The appellants contend that the evidence which they presented shows that the horse was a vicious and dangerous animal, which characteristics were well known to the respondents, and that the respondents acted negligently in forming the parade. On the other hand, the respondents claim, in support of the nonsuit, that there is not sufficient evidence to support a finding that the horse was or was known to be either dangerous or vicious.

[1] Unquestionably the evidence is not sufficient to show either that the horse was a vicious animal or that the respondents knew that he had any bad habits which would make him dangerous to people near by. All of the testimony upon this point concerned the acts of the horse upon the school grounds. One witness, a boy of fifteen years of age and a participant in the parade, testified: "The horse cut up a couple of times before Mrs. Barnett was hurt. One [15 Cal. 2d 194] time he came up in just a little bit of hitting me." The young son of the chairman in charge of the parade asserted that for half an hour before the accident the horse kept bolting, circling around, crowhopping, rearing and plunging. Another witness said: "Well, that horse ... seemed to be kind of skittish and didn't seem like it was ever around a crowd like that before, and it was jumping around and it wouldn't stand still and just moving all the time side-stepping and kind of jumping and cutting up all the time." Several other witnesses testified to the same effect. However, there is no evidence whatever to show that the horse was known to be vicious at any time prior to the parade, and therefore the respondents cannot be held liable for its acts as an animal which should not have been allowed in the parade because of habits which made it dangerous. (Haneman v. Western Meat Co., 8 Cal. App. 698 [97 P. 695]; Finney v. Curtis, 78 Cal. 498 [21 P. 120]; Looney v. Bingham Dairy, 70 Utah, 398 [260 P. 855].)

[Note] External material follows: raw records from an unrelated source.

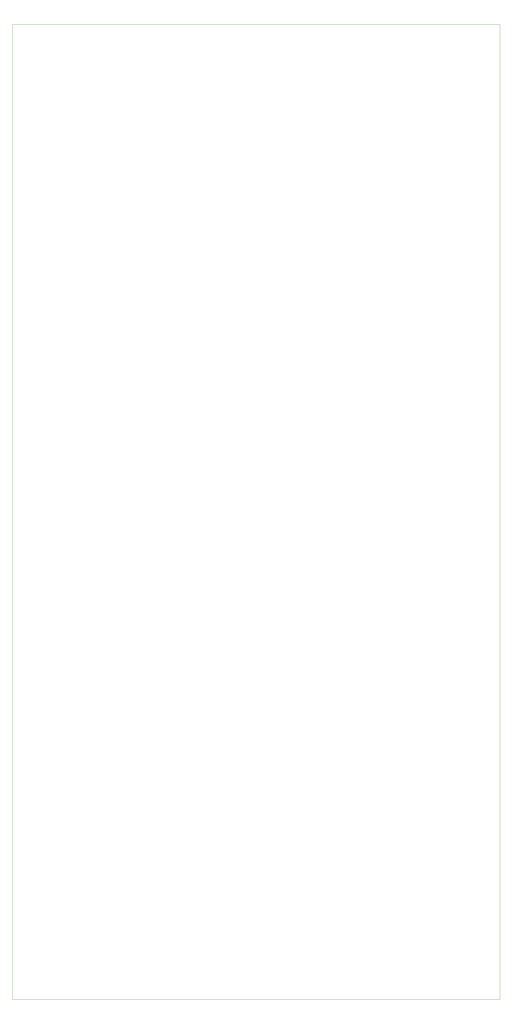
<source format=gbr>
%TF.GenerationSoftware,KiCad,Pcbnew,(6.0.2)*%
%TF.CreationDate,2022-10-19T17:10:30-07:00*%
%TF.ProjectId,tetris,74657472-6973-42e6-9b69-6361645f7063,rev?*%
%TF.SameCoordinates,Original*%
%TF.FileFunction,Profile,NP*%
%FSLAX46Y46*%
G04 Gerber Fmt 4.6, Leading zero omitted, Abs format (unit mm)*
G04 Created by KiCad (PCBNEW (6.0.2)) date 2022-10-19 17:10:30*
%MOMM*%
%LPD*%
G01*
G04 APERTURE LIST*
%TA.AperFunction,Profile*%
%ADD10C,0.100000*%
%TD*%
G04 APERTURE END LIST*
D10*
X152400000Y0D02*
X152400000Y-304800000D01*
X0Y-304800000D02*
X0Y0D01*
X0Y0D02*
X152400000Y0D01*
X152400000Y-304800000D02*
X0Y-304800000D01*
M02*

</source>
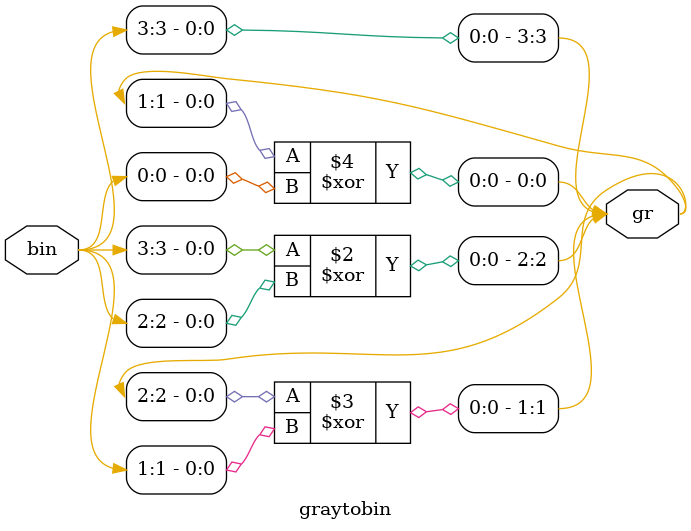
<source format=v>


module graytobin(
input [3:0]bin,
output reg [3:0]gr);

always @(bin)
begin
gr[3]=bin[3];
gr[2]=gr[3]^bin[2];
gr[1]=gr[2]^bin[1];
gr[0]=gr[1]^bin[0];
end
endmodule 


/*
#here gr-out is binary code
----------------------or--------------
#at structure lavel(gate level)
module graytobin(
input [3:0]bin;
output [3:0]gr);
buf g3(gr[3],bin[3]);
xor g2(gr[2],bin[3],bin[2]);
xor g1(gr[1],gr[2],bin[1]);
xor g0(gr[0],gr[1],bin[0]);
endmodule
----------------or--------------
#using data flow
module graytobin(
input [3:0]bin;
output [3:0]gr);

assign gr[3]=bin[3];
assign gr[2]=bin[3]^bin[2];
assign gr[1]=bin[2]^bin[1];
assign gr[0]=bin[1]^bin[0];

endmodule

              */
</source>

[2] But it does not follow that the nonsuit was properly granted upon the second cause of action which is based upon the asserted negligence of the respondents in the supervision and management of the animals exhibited. If the injured persons were invitees the respondents owed them the duty of ordinary care. If they were licensees, the respondents either knew of their presence on the school grounds, or are chargeable with this knowledge under the circumstances shown in the evidence, and are liable for any failure to exercise that same degree of care. (Hamakawa v. Crescent Wharf etc. Co., 4 Cal. 2d 499 [50 PaCal.2d 803]; Lindholm v. Northwestern Pac. R. R. Co., 79 Cal. App. 34 [248 P. 1033]; Lucas v. Walker, 22 Cal. App. 296 [134 P. 374].)

[3] The respondents insist that because the actions of the horse which caused the injury were as apparent to bystanders as to the respondents, the appellants may not recover for any injuries sustained by them. This argument is one which might very properly be strongly urged before the trier of fact or in support of a judgment in their favor. [4] However, a motion for a nonsuit may not be granted except where there is no evidence of sufficient substantiality to support a verdict in favor of the plaintiff if such verdict were given. In considering such a motion the evidence must be viewed most favorably to the plaintiff, with every [15 Cal. 2d 195] legitimate inference drawn in his favor and conflicts disregarded. (Mitchell Camera Corp. v. Fox Film Corp., 8 Cal. 2d 192 [64 PaCal.2d 946]; Mairo v. Yellow Cab Co., 208 Cal. 350 [281 P. 66].)

Measured by this rule, the evidence offered by the appellants tends to prove their charge of negligence and would support a verdict and judgment in their favor. They were therefore entitled to a determination by the jury of the issues of fact presented.

The judgment is reversed.

Carter, J., Gibson, J., Curtis, J., and Waste, C.J., concurred.